Entretanto vou continuando por lá a escrever…

Noventa anos!

Hoje a decana cá de casa fez noventa anos. Nem se apercebeu de tal já que a cabeça dela, vive por esta altura e desde há uns anos, num mundo paralelo.

A minha sogra não sabia que fazia anos, mas sabíamos nós! De tal forma que se comprou um belo ramo de flores e um bolo, ajeitou-se um jantar um pouco diferente dos outros dias e comemos todos. Alguns netos incluídos. E não foram todos porque as crianças têm de se deitar cedo.

Não imagino a que idade irei chegar, mas não gostaria de chegar muito longe sem juízo. "Antes a morte que tal sorte" como me dizia em tempos alguém próximo.

Na altura achei um exagero a expressão, mas hoje percebo que esta mulher que tanto trabalhou, que tanto lutou está viva, mas não vive.

Uma tristeza!

Todavia não lhe falta nada. Rigorosamente nada! E tal como a bisneta é tratada com o mesmo esmero e carinho.

É por estas e por outras que por vezes temo o meu futuro!

43 anos!

Se há dia que adoro festejar é o dia 22 de Novembro. Hoje, portanto!

Desde 1977 que esta data tornou-se para mim um dia muito especial. Todos os anos escrevo qualquer coisa sobre este dia porque há precisamente 43 anos era publicado o meu primeiro texto num jornal regional.

Mesmo que quisesse seria impossível explicar o que senti naquela altura, quando vi o meu nome escarrapachado no final de uma reles crónica, que escrevera meses antes num caderno, que ainda hoje guardo.
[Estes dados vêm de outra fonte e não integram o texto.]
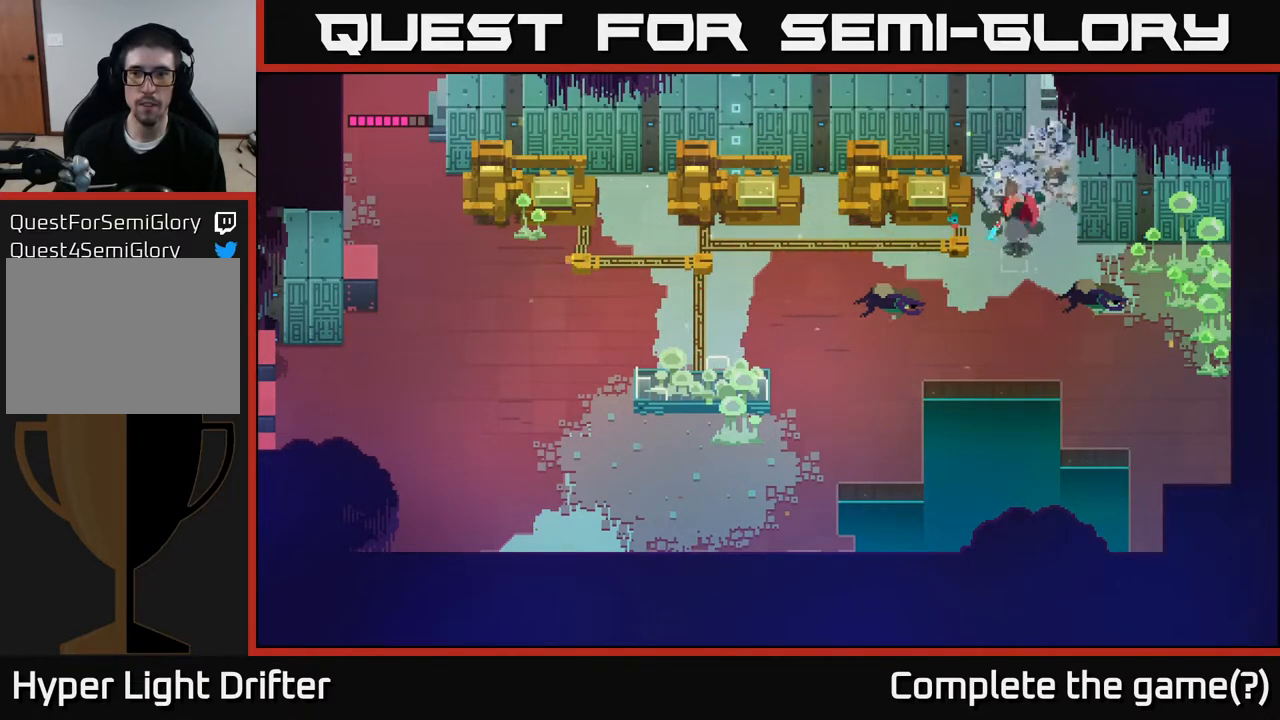
{"buttons": [], "left_stick": "up-right", "right_stick": "center", "events": [[67, "X", "up"], [167, "left_stick", "right"], [300, "left_stick", "up-right"]]}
Passaram-se 43 anos desde essa terça-feira (acreditem parece que foi ontem!!!). Portugal ainda mal se habituara à liberdade, eu era um jovem em busca do melhor caminho para a minha vida, enquanto a minha escrita era pobre e de qualidade, no mínimo, duvidosa.

Os desafios sucederam-se, tendo-os eu ultrapassado com maior ou menor estoicismo e coragem. Quando hoje olho para aquele meu passado e tento relembrar o que pensava do que seria o meu futuro, descubro que não há nada melhor que deixar que a vida se manifeste nos pormenores.

Hoje sou um homem diferente do que fui outrora, mas a escrita continua a ter um lugar muito especial na minha vida. Sem aquela a prencher os meus dias e pensamentos, seria alguém demasiado incompleto.

Por fim reconheço que a blogosfera foi, ultimamente, o melhor terreno que eu tive para mostrar a minha escrita mais recente. As contrapartidas desta fantástica colaboração resumem-se, numa só palavra: amizade!

Amizade:

- Pelos que me lêem;

- Pelos que me comentam;

- Pelos que me desafiam;

- Pelos que me testam.

Pronto... creio que por agora é tudo!

A gente lê-se por aí!

12 anos de blogue

ou uma calamidade nunca vem só?

Gostaria que todos nós estivéssemos a viver outros momentos. A actual gripe retirou-me muita da alegria com que deveria estar ao escrever este texto. Mas enfim…

Não é todos os dias que uma aventura de escrita dura tanto tempo. Mais precisamente 12 anos.

Corria o ano de 2008, o ano diferente para todo o mundo com o início da grande crise financeira que tanto marcou e ainda marca o nosso País e este menino, como não tinha nada que fazer, deu o pontapé de saída para uma das melhores coisas que fez e da qual se orgulha, a par dos seus filhos: lançar um blogue.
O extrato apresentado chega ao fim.